Born in Egypt, Proyas has lived in Sydney since he was three. Admitted to the Australian Film and Television School at the young age of seventeen, he attracted attention with his short film Groping, made during his first year, which won the Most Outstanding Short Film Award at the 1982 London Film Festival, the Greater Union Best Short Film Award at the Sydney Film Festival and the Boomerang Award at the 1982 Melbourne Film Festival. In 1987 Proyas made his debut feature, a post-apocalyptic western called Spirits of the Air, Gremlins of the Clouds, which also won festival awards but was not distributed in the United States.

Proyas first made an international reputation for himself as a sought-after maker of music videos and commercials. He founded his own Sydney-based production company, Meaningful Eye Contact, during his second year of film school, and subsequently signed with Propaganda Films in Los Angeles, then with U.K.-based Limelight Films, before re-signing with Propaganda in 1990. His videos (for INXS, Crowded House, Fleetwood Mac, Joe Jackson, Rick Springfield, Cutting Crew, Colin Hay and Yes, among others) and commercials (for a diverse list of international clients including Nike, Coca Cola, Pepsi, American Express, Swatch, Nissan, Kleenex, Phipps, Castrol, TDK, Hitachi, Verve, Philips and Dunlop) have won numerous awards all over the world.

"I always intended to do features, but I still do ads between features, says Proyas. It pays the bills, and it's fun. It's done in a month, and you get to look at a bunch of very exciting new images for a short time, so you don't get too sick of them."

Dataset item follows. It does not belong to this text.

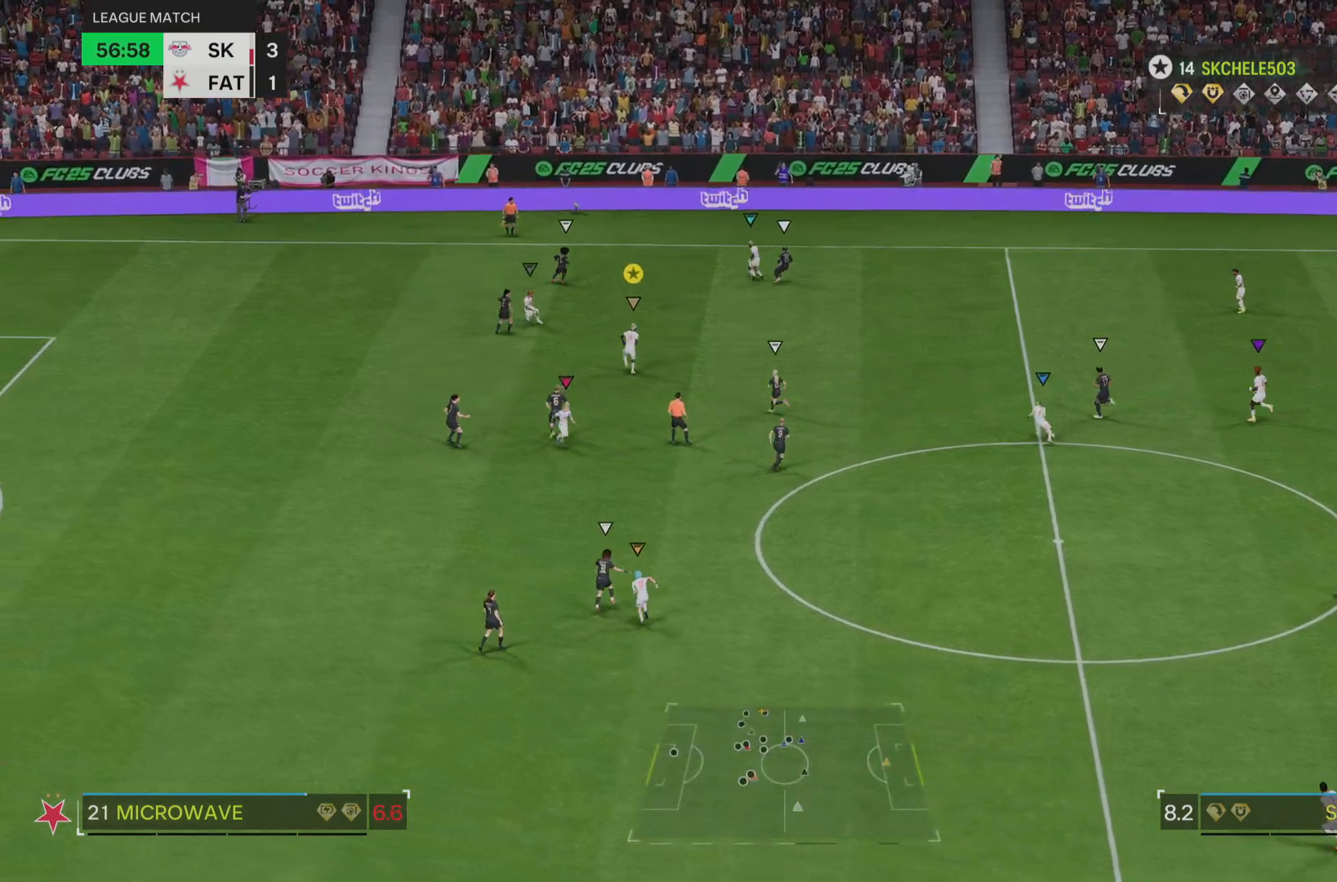
{"buttons": ["L2"], "left_stick": "up", "right_stick": "center", "events": [[34, "left_stick", "up-left"], [334, "left_stick", "up"]]}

Proyas's breakthrough as a feature director was the 1994 adaptation of James O'Barr's cutting edge punk comic-book novel The Crow, which will always be remembered as the last film of Brandon Lee, son of the legendary Bruce Lee, who lost his life in a gunshot accident during the last weeks of filming. Devastated by Lee's death, Proyas returned to Australia with the intention of abandoning the film, but came back a month later at the insistence of Lee's family to finish it. The resulting film was not only a commercial hit, but a critical success for its star, who achieved the posthumous status of a legend in his own right for his haunting portrayal of a man who returns from the dead to avenge his own murder.

Dark and intensely morbid, The Crow was proclaimed a triumph by Playboy and the best film of its kind since Batman by the Chicago Tribune's Roger Ebert. The visual brilliance of The Crow is a marvel, wrote Rolling Stone's Peter Travers.

The film echoed a vein in Proyas's short-form work that was best exemplified by his black-and-white short Eyeball for MTV, in which a man's eye pops out when he sneezes, rolling around the room and knocking against a Victrola that begins whining I've Got My Eye On You. (A Backstage article cited as another example of Proyas's Edward Gorey-esque humor a spot for AC Delco car care entitled Opera, which brought "new meaning to opera's infamous 'fat lady' time test, to highlight the longevity of AC Delco car parts. At the end we see the singer, covered with cobwebs, still dutifully singing.")

Proyas is currently writing a screenplay for a comedy set in the real world that he is enjoying as a rest after the two years of sitting in rooms with writers creating the rules for the completely invented world of Dark City and ways of communicating them economically to an audience. But science fiction fans should not despair: As part of his two-picture deal with New Line, Proyas is also committed to do a new version of the climactic film in Hammer Films' legendary Quatermass series, created by esteemed science fiction writer Nigel Kneale: Quatermass and the Pit, about the origin of Evil.